建築費も高騰が続いている。図表1にあるように、建設物価調査会のデータによると、鉄筋コンクリート造の建築費、設備費はこの1年間、右肩上がりの上昇が続いている。
さらに、分譲会社の経費・利益についても同様で、働き方改革や賃金の引き上げが産業界の喫緊の課題となっているだけに、それも住宅価格を押し上げる要因にならざるを得ない。
専門家も消費者もマンション価格上昇を予想
全国宅地建物取引業協会連合会(全宅連)が傘下のモニター企業を対象に実施した調査では、図表2にあるように、新築マンションの現在の価格は「大きく上昇している」「やや上昇している」の合計が51.2%と半数を超え、3カ月後の予測についても上昇の合計が43.5%に達しており、不動産仲介の専門家たちの多くは、当分価格の上昇が続くだろうとしている。
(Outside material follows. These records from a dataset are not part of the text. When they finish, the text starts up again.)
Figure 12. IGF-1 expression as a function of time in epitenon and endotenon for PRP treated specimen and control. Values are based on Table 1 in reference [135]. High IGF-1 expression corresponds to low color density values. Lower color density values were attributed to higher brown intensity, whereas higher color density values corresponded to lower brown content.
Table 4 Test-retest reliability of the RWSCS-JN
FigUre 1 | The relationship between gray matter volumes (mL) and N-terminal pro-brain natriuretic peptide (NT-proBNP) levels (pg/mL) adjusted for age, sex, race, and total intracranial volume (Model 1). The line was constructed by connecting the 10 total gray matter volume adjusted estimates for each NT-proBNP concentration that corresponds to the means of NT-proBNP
そうした動向をみている消費者も同様で、マンション価格に関する情報サイト「住まいサーフィン」を運営するスタイルアクトが、マンション購入希望者を対象に実施した調査では、1年後のマンション価格が「上がる」とする人が74.2%と、ほぼ4人に3人の人が上昇とするとみており、その割合はこのところ高まる傾向にある。
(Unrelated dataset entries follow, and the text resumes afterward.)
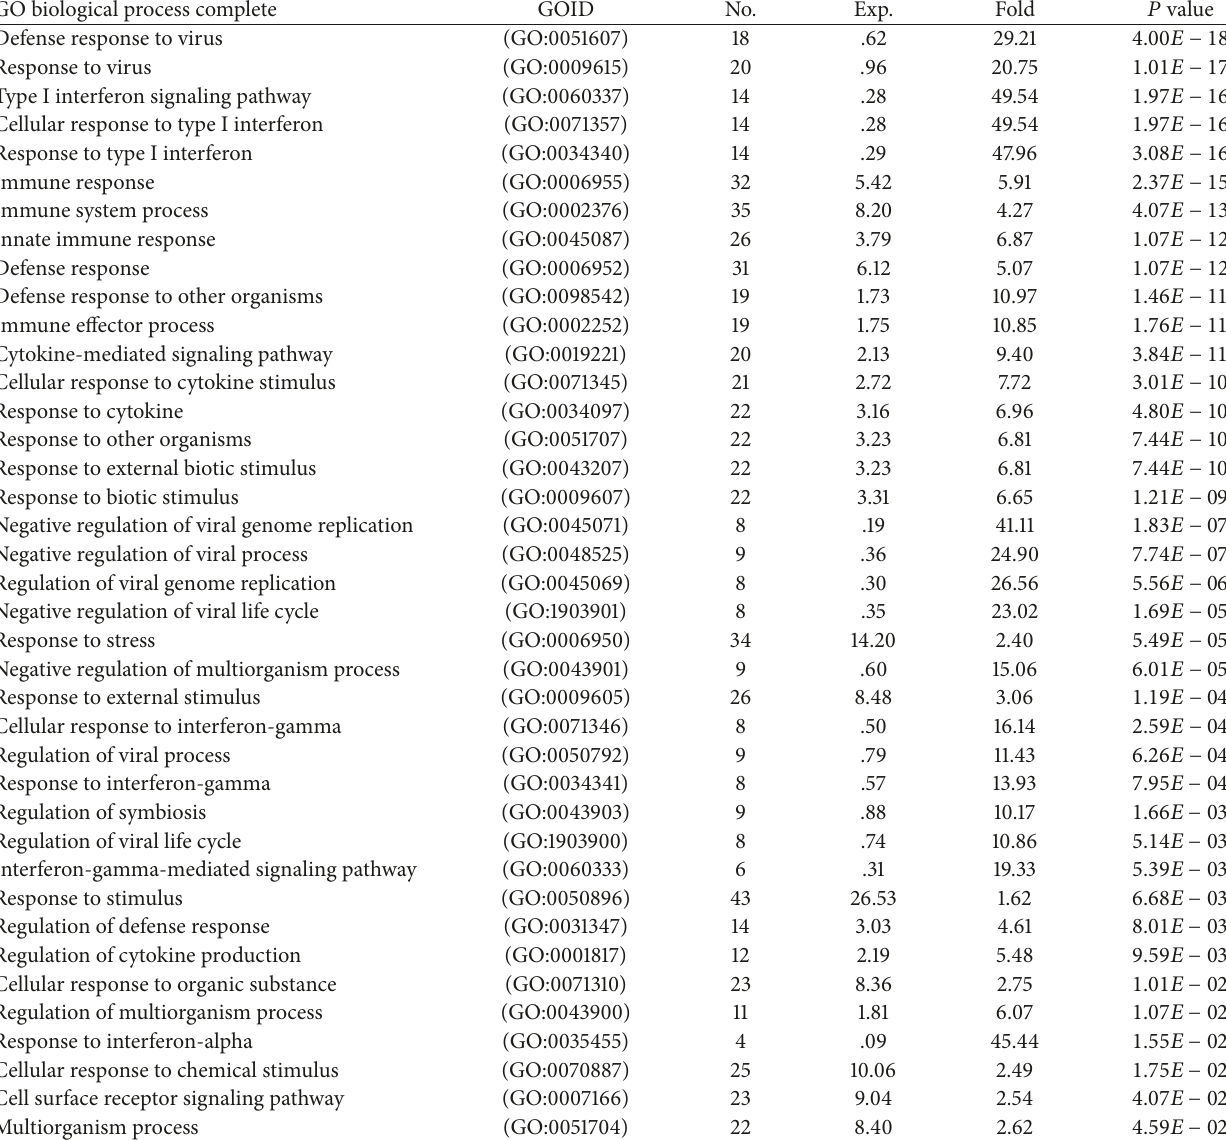
Figure 4: Similarity matrices. Similarity matrices between weight vectors learned over all 10 folds of data and all four methods. Warmer colors correspond to higher similarity (stability) and cooler tones to lower similarity. SLDSS (upper left squares) has the highest similarities among all methods. Table 5: PANTHER overrepresentation analysis results. No.: number of associated genes; Exp.: expected number of genes by chance; Fold: number of times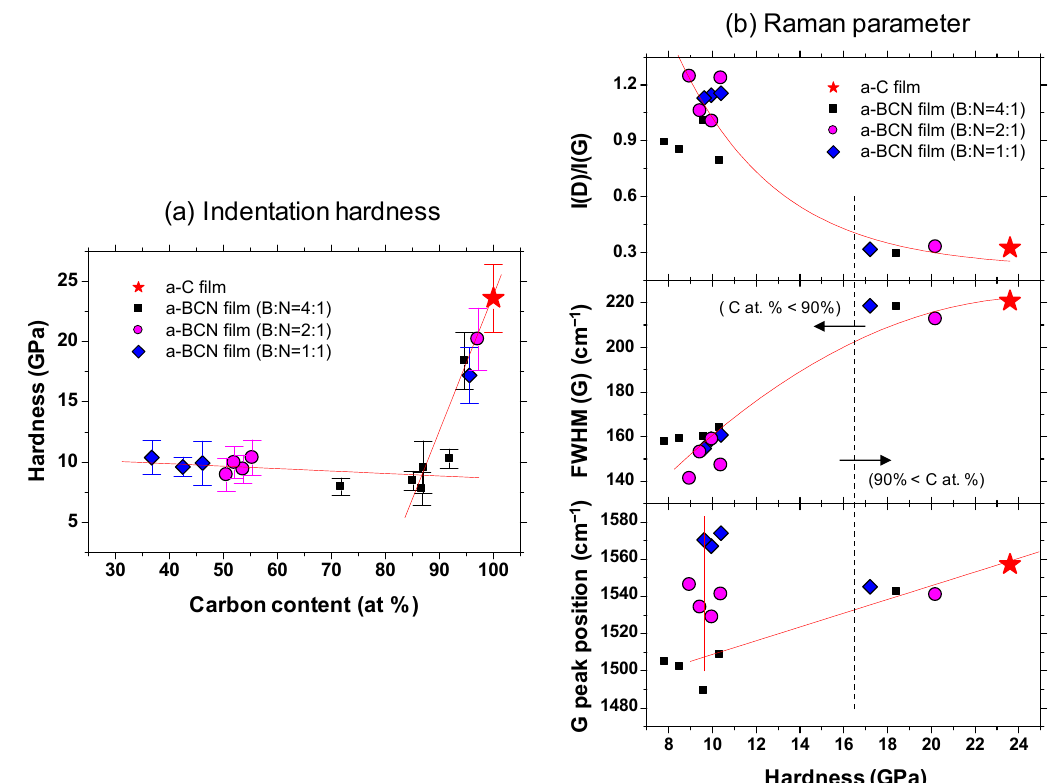
Figure 9. ( a ) Indentation hardness as a function of the carbon content; ( b ) Raman parameters with respect to the indenta- tion hardness.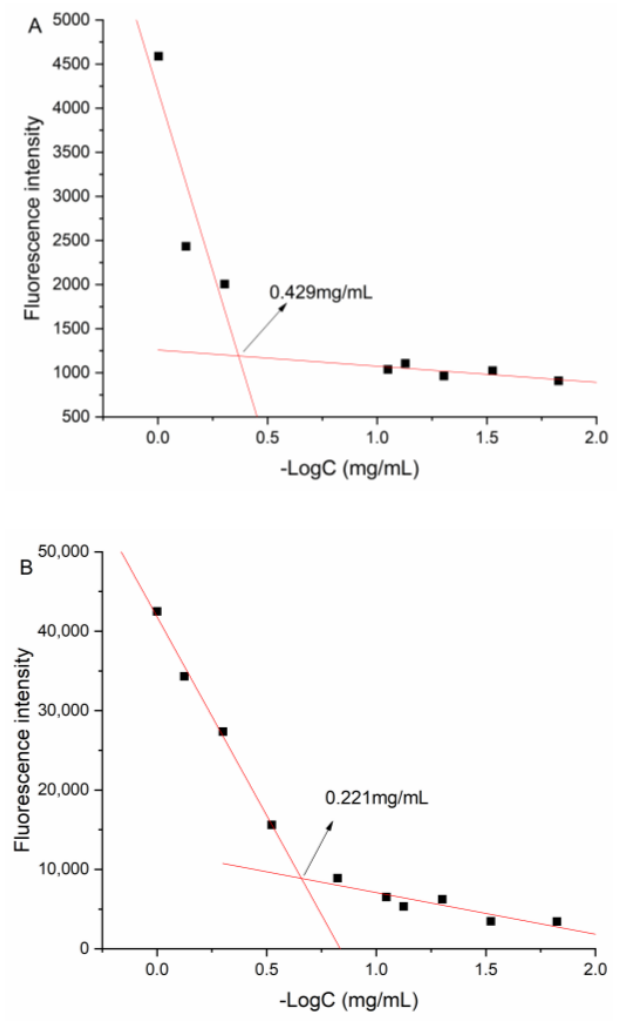
Figure 8. CMC value of ( A ) DNC/GA micelles; ( B ) DNC/GA/PVP K30 micelles.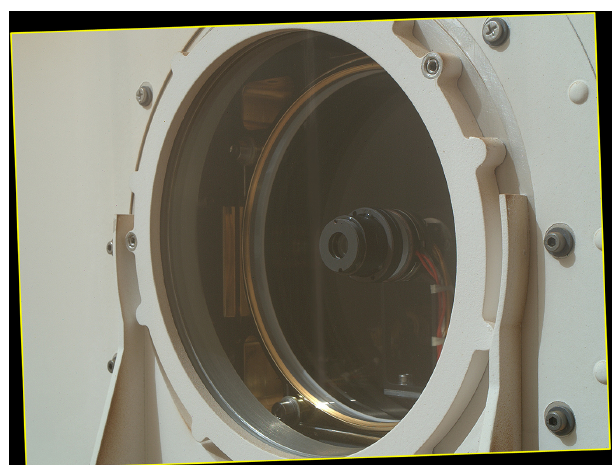
Figure 11. Example MAHLI image of the ChemCam Remote Warm Electronics Box (RWEB) window, acquired with solar illu- mination from the upper left on sol 808 (14 November 2014). This is onboard focus merge product 0808MH0001930000300748R00. MAHLI periodically images the ChemCam RWEB window, which contains the instrument’s laser, telescopic optics and remote micro- scopic imager (RMI) (Maurice et al., 2012), to detect changes in dust contamination. MAHLI is also sometimes used to image the fiber optic cable that carries ChemCam signals to the spectrometers within the rover body (Wiens et al., 2012), to look for cable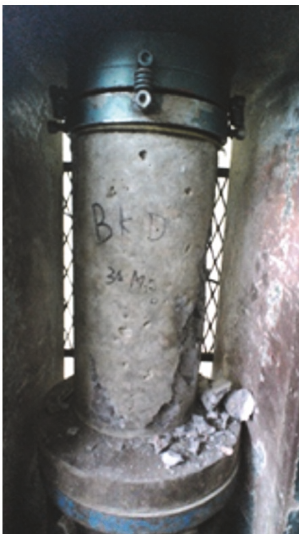
Figure 1: The process of compression testing.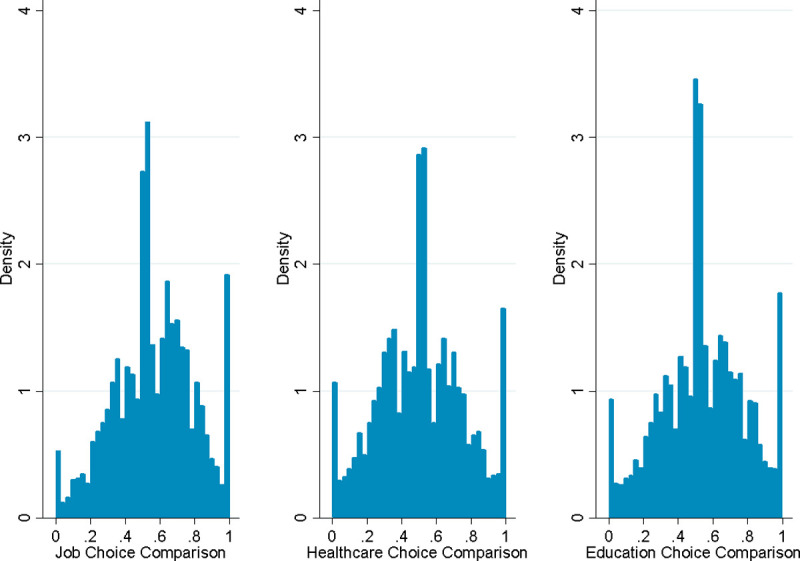
Distributions of comparison of choices of others to own.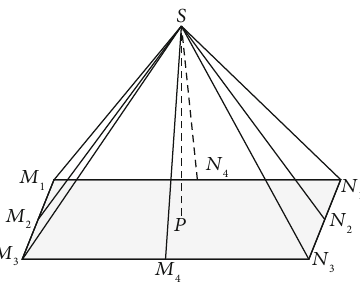
Figure 11: Rectangular cone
不動産仲介に携わっている専門家も、不動産の取得を考えている消費者も価格の上昇が続くとみているわけで、取得するなら一段と上がる前に買っておかないと、いっそう購入が難しくなってしまう可能性が高い。
2024年は変動金利型の金利上昇が始まる年に
次に住宅ローン金利をみると、2024年には大規模金融緩和に終止符が打たれ、「金利のある時代」に突入するのではないかといわれている。
住宅ローンには大きく分けると、長期金利に連動する固定金利型と、短期金利に連動する変動金利型があるが、これまでは世界的な長期金利上昇の影響を受けて、固定金利型の住宅ローン金利が上がってきたが、2024年には短期金利も引き上げられて、それに連動する変動金利型の金利も上がるのではないかと懸念されている。
固定金利型の代表格ともいうべきフラット35の金利は、2019年秋には1.10%だったのが、2023年秋には1.96%と2%近い水準まで上がった。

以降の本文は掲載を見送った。